Simak artikel selengkapnya di bawah ini.

1 dari 5 halaman

Kepolisian Tahu Aturan FIFA

Lebih lanjut, Andy menyebut bahwa TPF Aremania sudah mengetahui aturan FIFA soal larang penggunaan gas air mata dalam pengamanan pertandingan. Mereka, sambungnya, sudah mendapatkan soft copy dari aturan FIFA tersebut.

"Artinya, kepolisian sudah tahu dan memahami aturan FIFA ini," ucap Andy.

"Tentu saja, mereka tidak bisa kemudian mengatakan tak paham soal bagaimana mengamankan pertandingan olahraga," sambungnya.

Sementara, pada kenyataannya, pada laga tersebut, ada personel polisi dari Korps Brimob dan satuan Sabhara yang membawa senjata gas air mata. Hal ini, menurut Andy, dinilai sebagai kesalahan sejak awal. Pasalnya, kepolisian mempersenjatai personel mereka dengan senjata gas air mata.

2 dari 5 halaman

Ada Pembiaran

Menurut Andy, dalam penembakan gas air mata ke tribune penonton, bukan hanya operator lapangan saja yang harus bertanggung jawab. Pasalnya, dari data yang didapat TPF Aremania, ada pembiaran oleh para komandan terhadap anak buah mereka yang menembakkan gas air mata ke tribune.

"Kami mendapat banyak keterangan bahwa ada perwira polisi, yang memegang kendali komando, memberi arahan atau sekurang-kurangnya tak melarang personel Brimob yang melakukan kekerasan, dengan menembakkan gas air mata ke arah tribune," paparnya.

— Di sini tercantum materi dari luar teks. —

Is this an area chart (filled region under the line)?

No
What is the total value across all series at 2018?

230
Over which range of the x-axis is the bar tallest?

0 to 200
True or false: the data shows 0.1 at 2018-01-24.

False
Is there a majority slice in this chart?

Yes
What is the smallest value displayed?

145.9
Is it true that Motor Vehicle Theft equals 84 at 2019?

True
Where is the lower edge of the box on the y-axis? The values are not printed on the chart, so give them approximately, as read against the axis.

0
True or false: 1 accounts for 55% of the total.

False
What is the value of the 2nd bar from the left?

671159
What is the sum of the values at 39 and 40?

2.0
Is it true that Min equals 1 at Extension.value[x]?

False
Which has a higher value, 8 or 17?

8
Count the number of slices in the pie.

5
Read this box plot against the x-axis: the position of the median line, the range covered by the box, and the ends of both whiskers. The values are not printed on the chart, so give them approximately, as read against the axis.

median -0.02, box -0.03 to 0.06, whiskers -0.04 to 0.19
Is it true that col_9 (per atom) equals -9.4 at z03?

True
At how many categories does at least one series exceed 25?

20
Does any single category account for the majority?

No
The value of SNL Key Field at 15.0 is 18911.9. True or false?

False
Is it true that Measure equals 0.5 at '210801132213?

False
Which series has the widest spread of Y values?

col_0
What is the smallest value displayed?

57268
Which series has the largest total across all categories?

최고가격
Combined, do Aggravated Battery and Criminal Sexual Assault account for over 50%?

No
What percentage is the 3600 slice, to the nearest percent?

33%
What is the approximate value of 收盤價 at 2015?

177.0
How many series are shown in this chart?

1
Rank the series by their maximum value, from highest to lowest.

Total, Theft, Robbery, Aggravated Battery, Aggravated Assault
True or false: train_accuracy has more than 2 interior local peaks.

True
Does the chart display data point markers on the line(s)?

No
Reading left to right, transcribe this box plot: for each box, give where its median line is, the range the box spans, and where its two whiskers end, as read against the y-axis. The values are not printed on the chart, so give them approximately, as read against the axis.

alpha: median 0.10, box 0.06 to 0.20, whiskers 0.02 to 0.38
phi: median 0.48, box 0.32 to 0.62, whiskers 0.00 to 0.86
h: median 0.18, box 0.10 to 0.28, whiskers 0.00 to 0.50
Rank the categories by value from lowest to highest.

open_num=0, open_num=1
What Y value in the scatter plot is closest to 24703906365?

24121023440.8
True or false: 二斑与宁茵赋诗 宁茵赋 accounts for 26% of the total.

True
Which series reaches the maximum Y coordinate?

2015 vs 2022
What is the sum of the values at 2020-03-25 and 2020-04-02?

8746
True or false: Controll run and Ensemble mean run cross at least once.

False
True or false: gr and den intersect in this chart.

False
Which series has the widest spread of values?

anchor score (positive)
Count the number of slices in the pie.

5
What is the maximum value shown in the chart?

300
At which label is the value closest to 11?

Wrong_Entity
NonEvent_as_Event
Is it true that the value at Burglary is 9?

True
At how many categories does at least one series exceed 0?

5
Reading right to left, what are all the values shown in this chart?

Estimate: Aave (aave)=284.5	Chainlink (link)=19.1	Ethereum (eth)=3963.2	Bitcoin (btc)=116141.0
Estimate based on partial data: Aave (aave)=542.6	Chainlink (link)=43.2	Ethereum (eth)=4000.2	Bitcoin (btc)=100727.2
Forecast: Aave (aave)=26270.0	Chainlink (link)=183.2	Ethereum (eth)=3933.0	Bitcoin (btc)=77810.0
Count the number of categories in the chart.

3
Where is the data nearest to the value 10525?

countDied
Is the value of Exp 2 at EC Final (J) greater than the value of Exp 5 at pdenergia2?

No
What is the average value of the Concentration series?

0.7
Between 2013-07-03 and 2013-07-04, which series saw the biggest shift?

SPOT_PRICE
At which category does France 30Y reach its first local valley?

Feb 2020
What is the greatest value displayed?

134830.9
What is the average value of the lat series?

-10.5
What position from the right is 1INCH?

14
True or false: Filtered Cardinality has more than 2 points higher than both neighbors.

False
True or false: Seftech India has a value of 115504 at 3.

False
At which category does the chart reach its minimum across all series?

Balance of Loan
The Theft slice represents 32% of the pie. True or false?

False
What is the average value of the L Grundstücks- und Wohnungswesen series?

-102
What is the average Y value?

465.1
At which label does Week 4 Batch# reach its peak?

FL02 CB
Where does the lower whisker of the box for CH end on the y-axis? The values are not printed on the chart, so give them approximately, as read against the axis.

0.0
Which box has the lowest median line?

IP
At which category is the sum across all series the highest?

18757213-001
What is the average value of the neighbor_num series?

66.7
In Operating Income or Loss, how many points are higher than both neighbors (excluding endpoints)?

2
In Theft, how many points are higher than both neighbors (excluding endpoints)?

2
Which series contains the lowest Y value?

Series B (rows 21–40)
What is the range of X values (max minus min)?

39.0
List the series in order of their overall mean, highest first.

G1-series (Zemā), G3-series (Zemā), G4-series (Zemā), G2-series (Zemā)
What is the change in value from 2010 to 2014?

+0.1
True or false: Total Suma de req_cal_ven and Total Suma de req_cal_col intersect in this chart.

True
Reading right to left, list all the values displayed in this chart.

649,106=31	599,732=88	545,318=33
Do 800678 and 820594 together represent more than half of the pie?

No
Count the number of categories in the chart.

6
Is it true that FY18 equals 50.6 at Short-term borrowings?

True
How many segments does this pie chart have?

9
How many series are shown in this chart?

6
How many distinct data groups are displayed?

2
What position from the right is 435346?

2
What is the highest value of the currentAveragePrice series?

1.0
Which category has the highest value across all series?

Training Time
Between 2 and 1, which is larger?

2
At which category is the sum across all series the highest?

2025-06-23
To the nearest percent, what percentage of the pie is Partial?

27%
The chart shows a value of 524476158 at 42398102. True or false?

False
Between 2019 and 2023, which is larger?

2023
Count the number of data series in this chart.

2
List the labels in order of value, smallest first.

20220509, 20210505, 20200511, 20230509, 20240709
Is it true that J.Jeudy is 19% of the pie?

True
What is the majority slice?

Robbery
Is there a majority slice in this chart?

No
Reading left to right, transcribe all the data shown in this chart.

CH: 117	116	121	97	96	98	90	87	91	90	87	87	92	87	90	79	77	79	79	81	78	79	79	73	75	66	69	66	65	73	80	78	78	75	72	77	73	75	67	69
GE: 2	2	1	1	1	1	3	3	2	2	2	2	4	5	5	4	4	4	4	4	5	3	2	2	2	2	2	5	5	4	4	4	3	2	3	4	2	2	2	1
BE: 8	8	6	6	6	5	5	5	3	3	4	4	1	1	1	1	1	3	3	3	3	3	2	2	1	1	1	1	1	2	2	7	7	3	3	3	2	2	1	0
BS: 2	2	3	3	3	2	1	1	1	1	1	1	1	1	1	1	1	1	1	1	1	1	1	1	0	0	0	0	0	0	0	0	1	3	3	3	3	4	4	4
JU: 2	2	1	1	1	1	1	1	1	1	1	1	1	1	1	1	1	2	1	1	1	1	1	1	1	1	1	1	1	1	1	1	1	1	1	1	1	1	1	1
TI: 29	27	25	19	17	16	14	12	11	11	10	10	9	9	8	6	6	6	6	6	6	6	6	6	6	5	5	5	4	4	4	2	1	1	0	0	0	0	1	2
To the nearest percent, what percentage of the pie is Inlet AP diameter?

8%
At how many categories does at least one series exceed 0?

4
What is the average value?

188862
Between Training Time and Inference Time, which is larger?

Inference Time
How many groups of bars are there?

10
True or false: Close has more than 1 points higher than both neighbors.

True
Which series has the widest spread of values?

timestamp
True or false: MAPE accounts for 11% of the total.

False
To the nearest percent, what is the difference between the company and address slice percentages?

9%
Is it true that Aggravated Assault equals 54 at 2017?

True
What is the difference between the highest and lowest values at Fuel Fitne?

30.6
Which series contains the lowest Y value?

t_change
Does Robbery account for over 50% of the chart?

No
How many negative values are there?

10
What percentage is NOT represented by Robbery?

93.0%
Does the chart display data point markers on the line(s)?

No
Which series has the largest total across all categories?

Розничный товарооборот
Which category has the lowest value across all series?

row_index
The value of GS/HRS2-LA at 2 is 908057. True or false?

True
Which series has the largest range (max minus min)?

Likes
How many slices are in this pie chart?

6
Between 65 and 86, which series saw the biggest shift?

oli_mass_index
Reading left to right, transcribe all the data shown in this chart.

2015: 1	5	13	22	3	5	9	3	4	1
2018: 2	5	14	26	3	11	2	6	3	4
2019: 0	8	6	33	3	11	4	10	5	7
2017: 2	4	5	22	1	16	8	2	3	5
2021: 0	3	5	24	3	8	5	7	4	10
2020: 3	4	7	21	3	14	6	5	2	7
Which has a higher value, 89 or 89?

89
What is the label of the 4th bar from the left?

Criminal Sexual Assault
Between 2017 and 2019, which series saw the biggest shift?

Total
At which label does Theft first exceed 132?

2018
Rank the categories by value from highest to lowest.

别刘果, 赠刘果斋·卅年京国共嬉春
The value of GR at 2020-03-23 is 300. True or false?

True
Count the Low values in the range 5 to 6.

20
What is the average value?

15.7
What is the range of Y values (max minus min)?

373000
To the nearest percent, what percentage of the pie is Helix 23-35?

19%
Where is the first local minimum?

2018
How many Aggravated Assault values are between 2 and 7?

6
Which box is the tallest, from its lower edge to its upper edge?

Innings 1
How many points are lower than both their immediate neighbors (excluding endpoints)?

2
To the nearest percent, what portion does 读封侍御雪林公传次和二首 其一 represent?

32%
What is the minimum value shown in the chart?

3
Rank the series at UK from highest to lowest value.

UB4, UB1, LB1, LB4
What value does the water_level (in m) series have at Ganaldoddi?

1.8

"Kita tahu, waktu itu, angin bergerak ke arah selatan. Tentu (penembakan ini) menjadi risiko yang sangat tinggi kepada teman-teman penonton yang ada di tribune selatan. Sebagian korban berada di lokasi tersebut," Andy menambahkan.

3 dari 5 halaman

Bukan Pembunuhan Individual

Andy menyebut bahwa Tragedi Kanjuruhan bukanlah pembunuhan individual, yang menyebabkan kematian satu orang. Tragedi ini merupakan pembunuhan massal, karena merenggut lebih dari seratus korban jiwa.

"Dalam konteks Hak Azasi Manusia (HAM), ini memenuhi apa yang dalam undang-undang pengadilan HAM sebagai unsur kejahatan HAM," tegas Andy.

"Dalam skema itu ada struktur komando. Kami meyakini, sekurang-kurangnya, perwira yang memimpin dan mengendalikan personel Brimob tak melakukan pencegahan. Ada kemungkinan besar bahkan memberi perintah," tuturnya.

4 dari 5 halaman

Gas Air Mata Biangnya

Andy menyebut bahwa TPF Aremania meyakini bahwa penyebab kematian ratusan orang dalam Tragedi Kanjuruhan adalah gas air mata. Mereka menyebut ada dua jenis gas air mata yang digunakan personel Brimob dan Sabhara pada Tragedi Kanjuruhan.

"Kami meyakini bahwa ini adalah kejahatan kemanusiaan," papar Andy.

"Ini adalah serangan aparat keamanan terhadap masyarakat sipil tak bersenjata," ia menandaskan.